_PROVIDED RECORDS:_

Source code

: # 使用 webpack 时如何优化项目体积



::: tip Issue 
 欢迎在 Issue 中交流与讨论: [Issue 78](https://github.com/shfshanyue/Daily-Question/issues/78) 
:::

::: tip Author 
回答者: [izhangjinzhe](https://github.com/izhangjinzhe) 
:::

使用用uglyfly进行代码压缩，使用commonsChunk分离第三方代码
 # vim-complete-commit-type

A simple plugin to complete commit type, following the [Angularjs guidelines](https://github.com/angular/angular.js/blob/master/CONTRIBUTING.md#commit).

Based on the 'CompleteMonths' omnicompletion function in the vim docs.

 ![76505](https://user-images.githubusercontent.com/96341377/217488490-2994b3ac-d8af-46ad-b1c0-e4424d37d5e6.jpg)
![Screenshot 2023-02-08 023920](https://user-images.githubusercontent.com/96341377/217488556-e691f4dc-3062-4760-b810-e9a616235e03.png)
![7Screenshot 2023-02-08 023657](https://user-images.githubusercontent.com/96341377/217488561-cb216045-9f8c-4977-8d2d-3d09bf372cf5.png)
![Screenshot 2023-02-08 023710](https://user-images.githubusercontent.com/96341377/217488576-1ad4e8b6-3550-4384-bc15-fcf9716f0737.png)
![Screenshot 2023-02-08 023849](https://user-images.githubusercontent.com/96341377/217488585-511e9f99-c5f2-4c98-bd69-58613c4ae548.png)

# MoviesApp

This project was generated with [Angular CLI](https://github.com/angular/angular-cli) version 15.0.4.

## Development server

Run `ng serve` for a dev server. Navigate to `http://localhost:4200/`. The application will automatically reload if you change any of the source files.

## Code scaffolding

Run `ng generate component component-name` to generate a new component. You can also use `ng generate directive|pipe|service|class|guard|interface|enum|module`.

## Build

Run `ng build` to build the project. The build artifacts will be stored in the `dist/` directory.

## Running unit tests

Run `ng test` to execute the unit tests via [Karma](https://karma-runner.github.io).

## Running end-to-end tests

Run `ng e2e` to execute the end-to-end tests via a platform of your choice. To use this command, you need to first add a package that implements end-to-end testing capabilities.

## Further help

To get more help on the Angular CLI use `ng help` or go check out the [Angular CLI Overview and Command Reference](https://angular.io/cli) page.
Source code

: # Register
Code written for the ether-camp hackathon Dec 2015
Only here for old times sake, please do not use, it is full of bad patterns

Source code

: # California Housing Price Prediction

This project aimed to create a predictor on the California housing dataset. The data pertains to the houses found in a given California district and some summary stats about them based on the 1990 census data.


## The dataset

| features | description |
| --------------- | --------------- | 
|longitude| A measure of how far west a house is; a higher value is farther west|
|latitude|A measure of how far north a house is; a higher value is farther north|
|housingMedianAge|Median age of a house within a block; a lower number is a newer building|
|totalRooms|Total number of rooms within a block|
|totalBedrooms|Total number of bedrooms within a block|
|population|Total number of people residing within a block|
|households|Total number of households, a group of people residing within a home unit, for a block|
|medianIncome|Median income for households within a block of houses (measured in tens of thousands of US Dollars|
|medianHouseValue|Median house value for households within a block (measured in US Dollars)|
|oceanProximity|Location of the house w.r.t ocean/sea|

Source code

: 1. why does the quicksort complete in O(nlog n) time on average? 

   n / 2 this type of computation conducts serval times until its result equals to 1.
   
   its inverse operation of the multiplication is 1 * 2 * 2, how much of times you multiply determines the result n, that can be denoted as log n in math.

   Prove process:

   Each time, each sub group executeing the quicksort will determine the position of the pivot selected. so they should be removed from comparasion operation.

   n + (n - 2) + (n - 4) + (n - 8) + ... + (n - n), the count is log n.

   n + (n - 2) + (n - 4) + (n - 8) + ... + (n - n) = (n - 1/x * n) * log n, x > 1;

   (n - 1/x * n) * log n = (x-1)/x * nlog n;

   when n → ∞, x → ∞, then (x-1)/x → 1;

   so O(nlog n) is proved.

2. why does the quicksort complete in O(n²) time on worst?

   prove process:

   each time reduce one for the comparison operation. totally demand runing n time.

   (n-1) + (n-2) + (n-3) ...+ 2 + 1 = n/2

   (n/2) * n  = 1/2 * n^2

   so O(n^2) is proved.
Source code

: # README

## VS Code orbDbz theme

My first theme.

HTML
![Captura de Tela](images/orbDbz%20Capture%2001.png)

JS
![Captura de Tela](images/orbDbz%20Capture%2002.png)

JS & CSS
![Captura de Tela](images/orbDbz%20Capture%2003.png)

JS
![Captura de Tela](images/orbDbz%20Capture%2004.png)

...

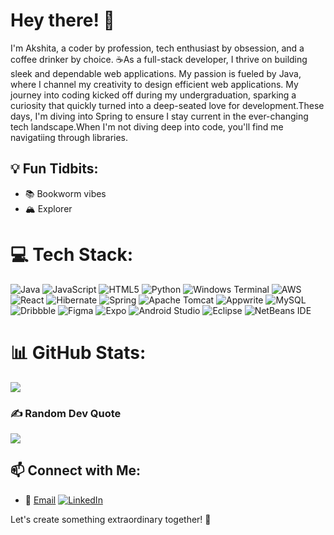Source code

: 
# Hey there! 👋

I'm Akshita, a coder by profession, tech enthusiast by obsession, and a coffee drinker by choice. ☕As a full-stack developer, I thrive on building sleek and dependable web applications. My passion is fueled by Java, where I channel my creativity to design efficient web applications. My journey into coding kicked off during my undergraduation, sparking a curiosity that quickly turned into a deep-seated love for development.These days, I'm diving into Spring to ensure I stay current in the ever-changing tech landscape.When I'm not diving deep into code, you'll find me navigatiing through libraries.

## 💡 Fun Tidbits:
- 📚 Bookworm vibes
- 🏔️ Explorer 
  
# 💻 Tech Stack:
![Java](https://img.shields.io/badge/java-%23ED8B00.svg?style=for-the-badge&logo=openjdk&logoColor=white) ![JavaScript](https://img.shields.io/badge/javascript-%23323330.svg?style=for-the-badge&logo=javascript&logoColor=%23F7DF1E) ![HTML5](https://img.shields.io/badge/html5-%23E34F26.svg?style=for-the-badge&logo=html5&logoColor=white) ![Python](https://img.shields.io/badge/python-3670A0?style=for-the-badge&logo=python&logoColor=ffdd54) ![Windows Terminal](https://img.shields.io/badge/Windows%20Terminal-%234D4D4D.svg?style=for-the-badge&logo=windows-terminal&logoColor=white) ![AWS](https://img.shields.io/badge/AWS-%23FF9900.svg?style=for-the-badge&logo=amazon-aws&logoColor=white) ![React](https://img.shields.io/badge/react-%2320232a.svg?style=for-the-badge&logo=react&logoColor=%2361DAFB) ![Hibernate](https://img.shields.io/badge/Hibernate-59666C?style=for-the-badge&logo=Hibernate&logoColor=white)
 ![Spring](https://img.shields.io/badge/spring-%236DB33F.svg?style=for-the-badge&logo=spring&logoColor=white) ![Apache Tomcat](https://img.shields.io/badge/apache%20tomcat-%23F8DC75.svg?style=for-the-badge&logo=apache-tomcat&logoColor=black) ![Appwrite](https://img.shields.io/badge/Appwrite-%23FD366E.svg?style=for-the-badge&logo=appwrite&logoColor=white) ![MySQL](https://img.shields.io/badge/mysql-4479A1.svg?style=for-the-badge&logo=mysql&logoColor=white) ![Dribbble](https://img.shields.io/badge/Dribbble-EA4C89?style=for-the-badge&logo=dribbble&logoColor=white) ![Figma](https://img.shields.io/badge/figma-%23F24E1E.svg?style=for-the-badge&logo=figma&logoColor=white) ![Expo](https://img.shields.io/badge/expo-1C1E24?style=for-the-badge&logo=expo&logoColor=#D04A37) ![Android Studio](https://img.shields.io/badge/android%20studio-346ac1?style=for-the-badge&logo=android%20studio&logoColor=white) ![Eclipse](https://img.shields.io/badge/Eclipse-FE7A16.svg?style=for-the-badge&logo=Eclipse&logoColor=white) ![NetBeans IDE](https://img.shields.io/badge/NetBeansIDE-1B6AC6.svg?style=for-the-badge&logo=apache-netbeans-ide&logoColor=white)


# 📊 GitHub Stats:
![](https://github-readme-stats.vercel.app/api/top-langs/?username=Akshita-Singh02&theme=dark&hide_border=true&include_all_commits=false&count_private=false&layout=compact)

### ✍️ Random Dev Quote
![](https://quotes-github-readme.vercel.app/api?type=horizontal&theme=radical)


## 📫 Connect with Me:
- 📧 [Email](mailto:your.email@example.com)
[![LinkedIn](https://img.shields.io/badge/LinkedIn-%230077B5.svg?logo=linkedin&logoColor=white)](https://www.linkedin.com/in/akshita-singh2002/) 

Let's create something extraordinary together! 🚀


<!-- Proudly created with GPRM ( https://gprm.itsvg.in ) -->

_WHAT NEEDS TO BE DONE:_ Lines containing "theme": tally them across the records above and give the total alone.

_REPLY:_ 4